Nochmals: Es wurde damals die Begründung des VfGH politisch so diskutiert, als ob sie im Spruch gestanden wäre. Das war unredlich. Aber ich bin bei Ihnen: Wenn man Erkenntnisse des VfGH kritisiert, soll man das wissenschaftlich tun, und nicht im Stil einer politischen Diskussion. Wenn das bei anderen Gelegenheiten unangemessen diskutiert wurde, dann bin ich der Erste, der sagt: Ja, das war auch falsch. Auch, wenn diese Kritik Haider gilt.

Haiders Kritik am VfGH war also auch nicht in Ordnung?
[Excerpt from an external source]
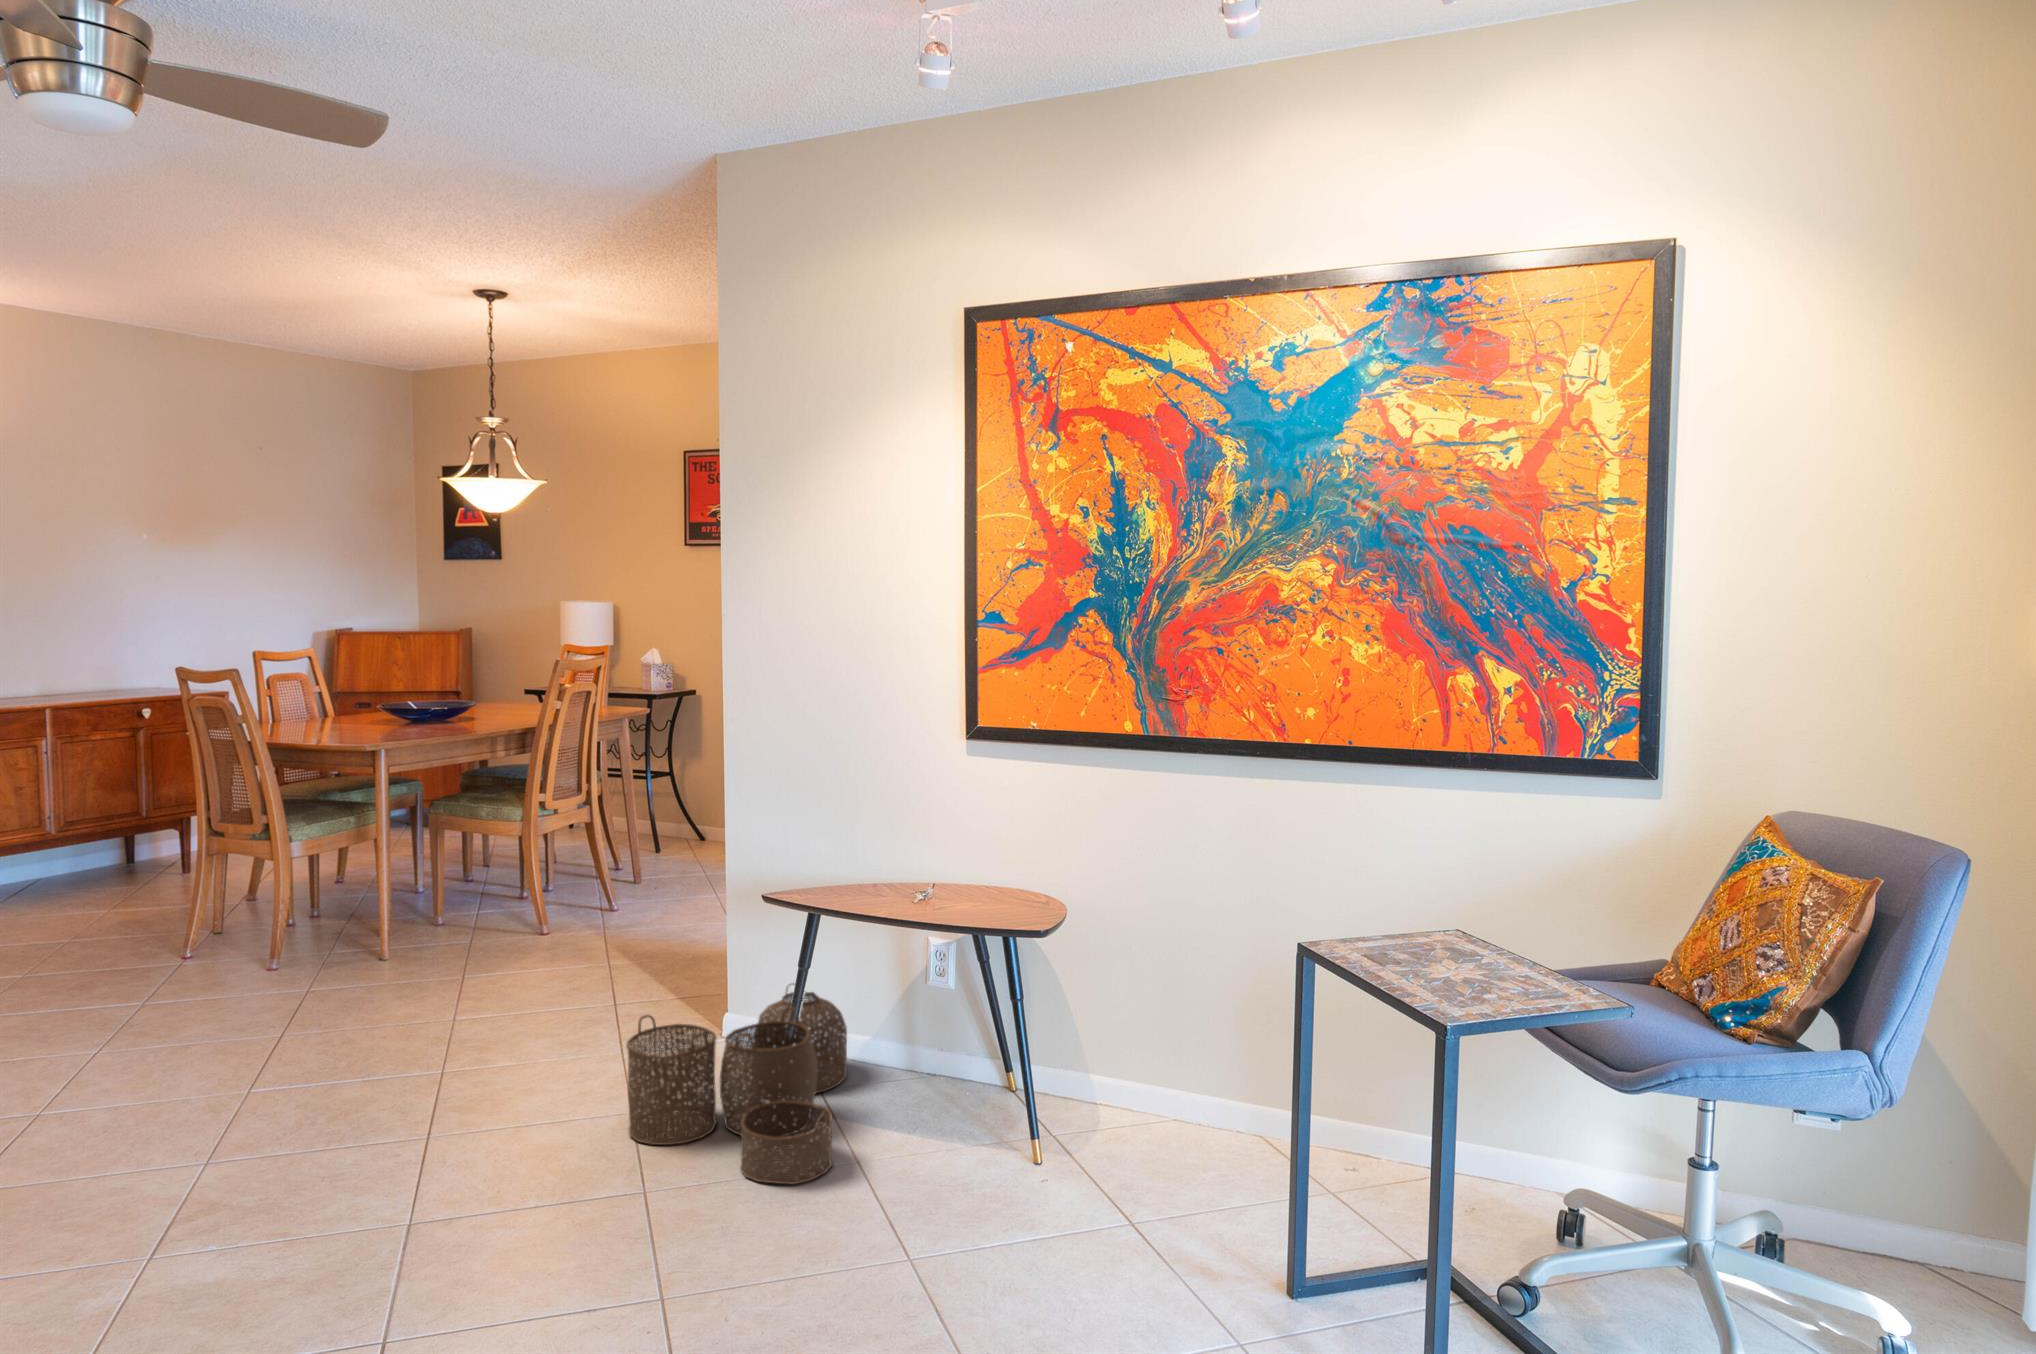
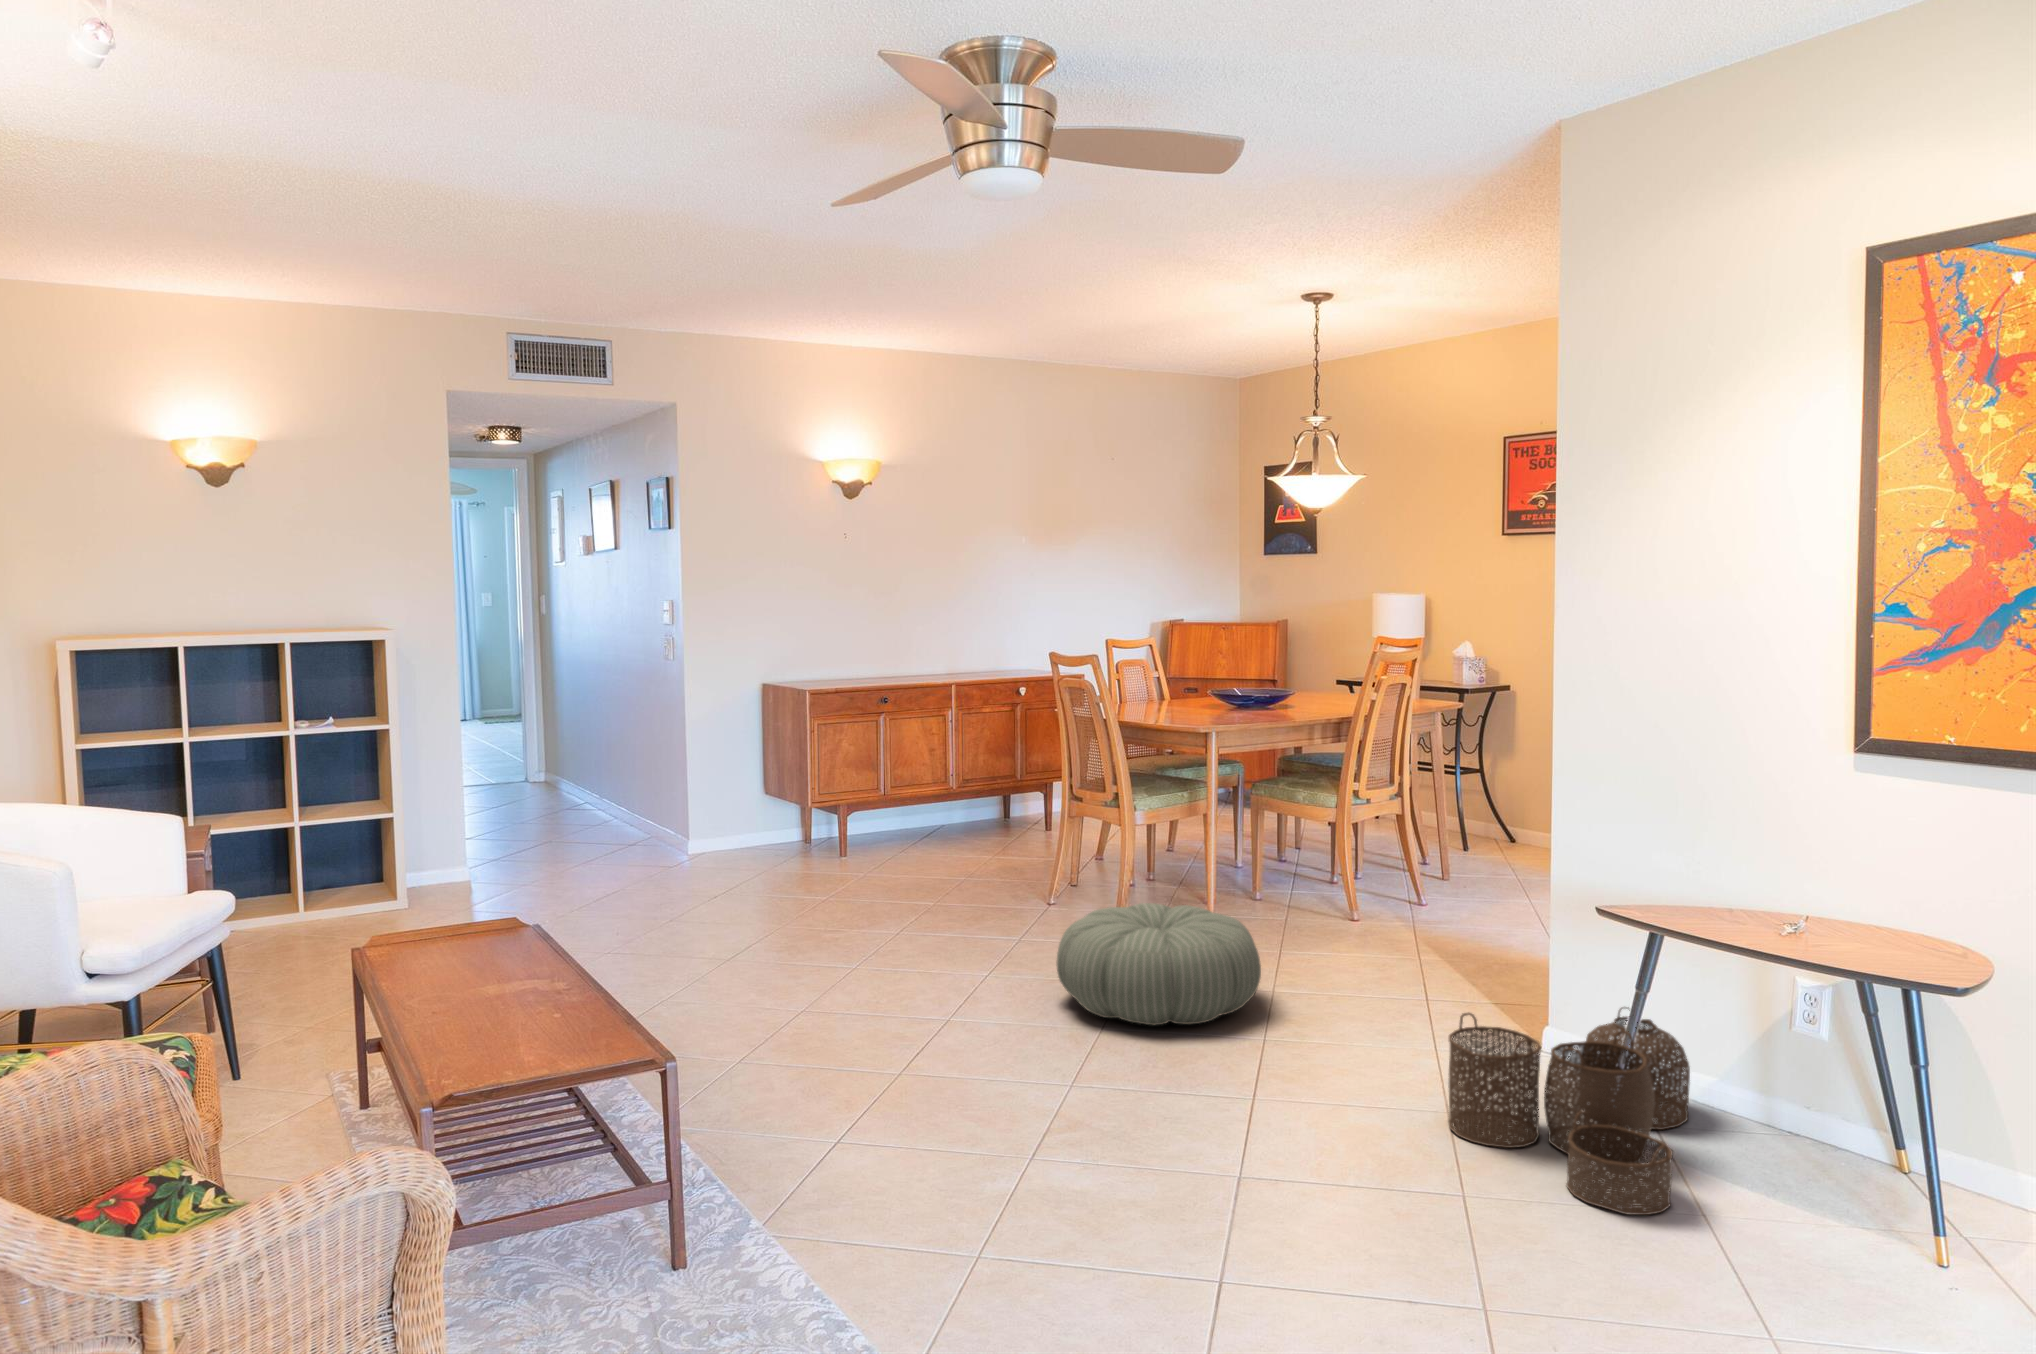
pouf: none [164,943,431,1089] -> present [1056,903,1261,1026]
Richtig, sie war nicht in Ordnung. Genauso wie die jetzige Kritik nicht in Ordnung ist. Die Politik ist nicht immer leicht vom Recht zu trennen. Wir müssen uns aktuell dagegen wehren, dass das Erkenntnis über die Wahlanfechtung von der Parteipolitik missbraucht wird. Saubere Wahlen gehören zu den höchsten Gütern einer Demokratie.

ZUR PERSON

Dieter Böhmdorfer, Jahrgang 1943, stammt aus einer sudetendeutschen Arztfamilie. Er hat in Wien Jus studiert und 1973 den Anwaltsberuf ergriffen. Als langjähriger Anwalt des früheren FPÖ-Chefs Jörg Haider (1950–2008) wurde er im Februar 2000 zum Justizminister der schwarz-blauen Regierung bestellt. 2004 trat er von diesem Amt zurück und gründete eine neue Anwaltskanzlei. Zusammen mit seinem Partner Rüdiger Schender vertrat er die FPÖ bei der Anfechtung der Bundespräsidentenstichwahl vom 22. Mai, die zur Aufhebung durch den Verfassungsgerichtshof führte.